The 17-page document, obtained Wednesday by The Associated Press, says the Palestinians have arrested 195 militants, blocked 56 suspect bank accounts, closed 15 illegal munitions factories and 79 unregistered charities and clamped down on militant mosque preachers.

Yasser Arafat’s government “remains committed to peacefully negotiating an end to Israel’s occupation of Palestinian territories,” said the document, which seemed to be part of a concerted Palestinian effort to convince Western nations that it is sincere in trying to find a way to end 16 months of violence and restart peace talks.

Earlier this week, Arafat wrote an article in The New York Times condemning Palestinian “terrorist groups” who attack Israeli civilians and saying he was “determined to put an end to their activities.”

Israel has dismissed the overtures and violence has continued, with each side blaming the other.

“As far as we know, there are no actions and there are no results,” said Danny Ayalon, a senior aide to Israeli Prime Minister Ariel Sharon. The claims of arrests are especially misleading, he said, because those arrested were “small-fry” who were not on a list of 33 militants the United States and Israel have demanded be arrested.

“The warning of terrorist attacks are continuing all the time,” Ayalon said. “The Palestinians are talking the talk, but they won’t walk the walk.”

The United States has been pressuring Arafat to take more decisive action to end the violence especially since Israel intercepted an illegal weapons shipment apparently bound from Iran to the Gaza Strip in December.

The new Palestinian document concedes the smuggling effort “demonstrated gaps in Palestinian enforcement measures” and says Arafat ordered the arrests of those involved.

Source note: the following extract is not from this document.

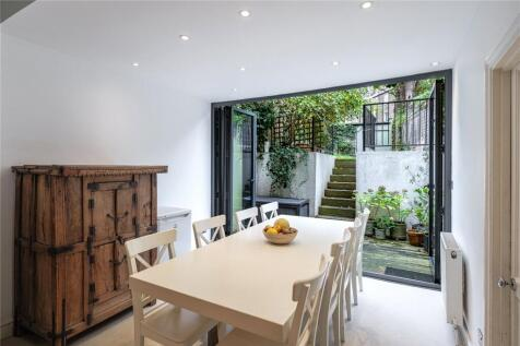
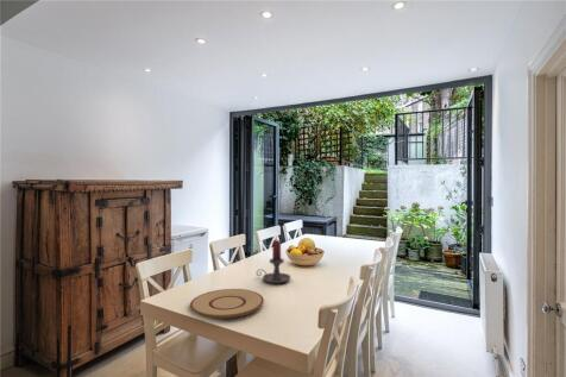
+ plate [189,288,265,320]
+ candle holder [256,239,291,284]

It also says the Palestinians accept “Israel’s right to exist in safe and secure borders,” seek “reconciliation with the Israeli people” and pledge to pursue their goals “exclusively through peaceful means.”

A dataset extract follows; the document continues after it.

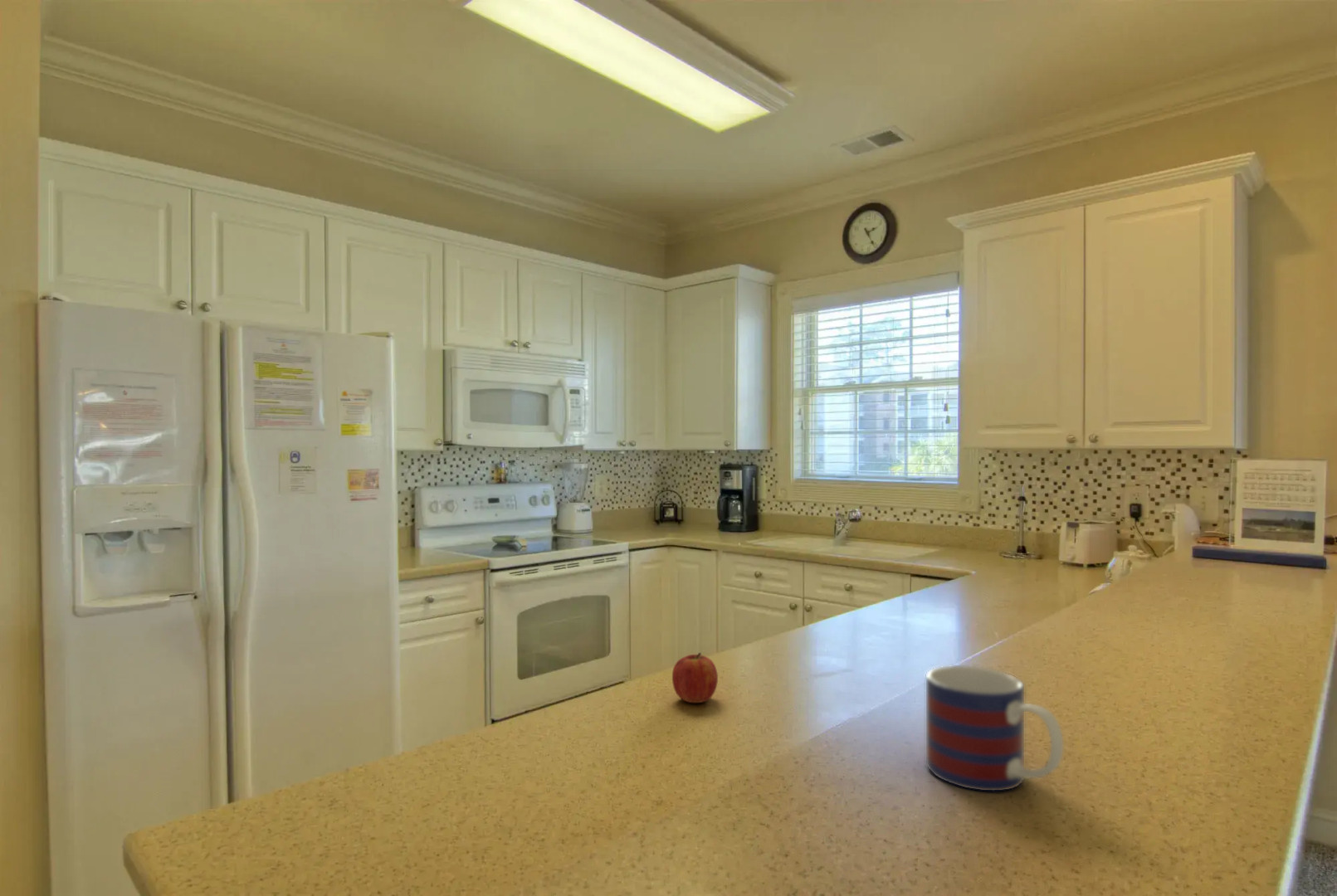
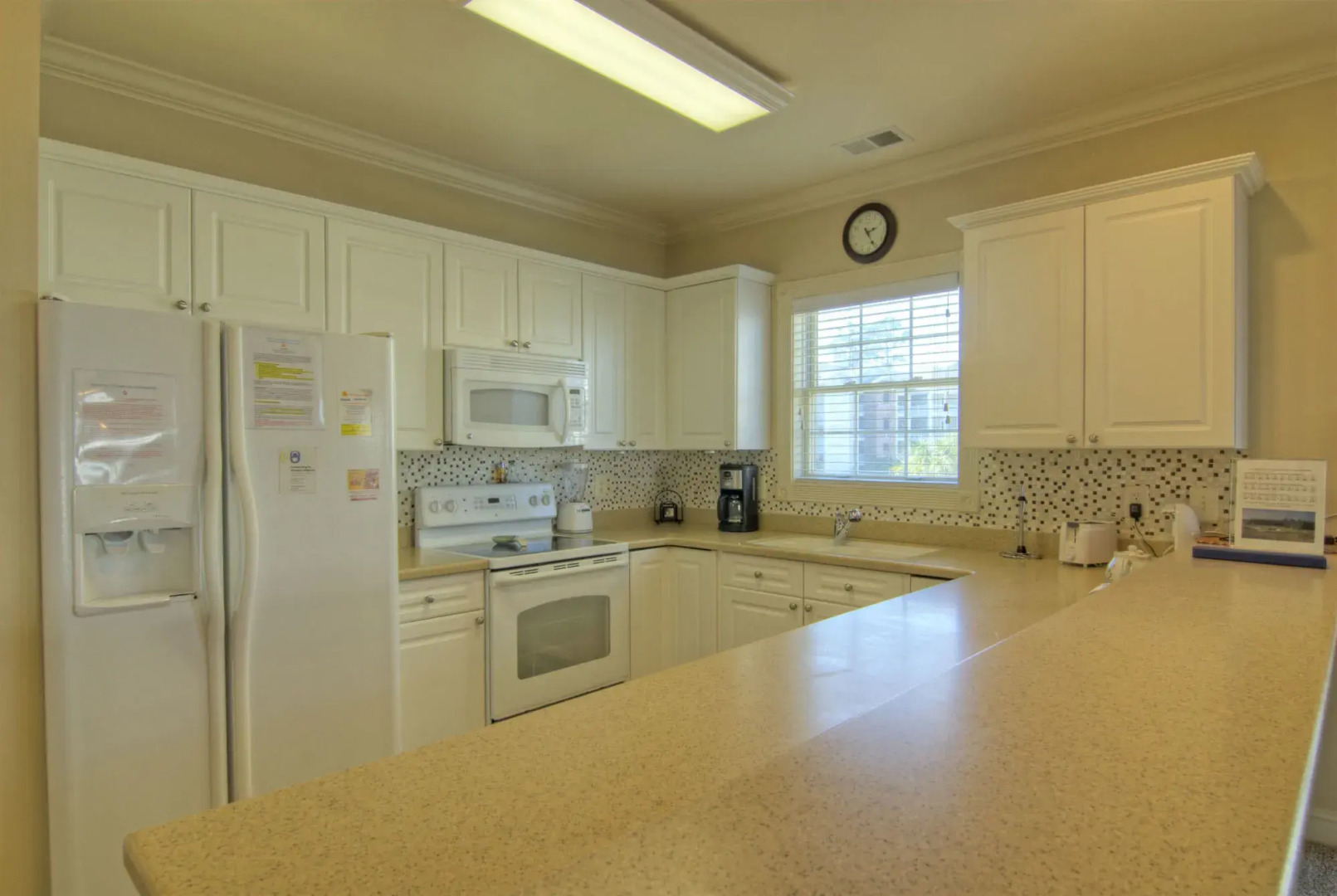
- fruit [671,652,719,704]
- mug [925,665,1064,791]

But it argues that in reining in the militants, the Palestinians are hindered by the fact that they have full control over only a small part of the West Bank. It also calls for an end to Israel’s killing of wanted militants, incursions into Palestinian autonomous zones and blockades of Palestinian towns.

Palestinian Information Minister Yasser Abed Rabbo said Parliament speaker Ahmed Qureia gave the document to Secretary of State Colin Powell on Tuesday.

Paul Patin, a spokesman for the U.S. Embassy in Tel Aviv, would say only that Qureia “outlined steps that they have taken, and we agreed that those are a good start, but more needs to be done.”

Arafat, Patin added, “seems to have one foot in the camp of the peacemakers and one in the camp of the terrorists, and he needs to get both feet in the camp of the peacemakers.”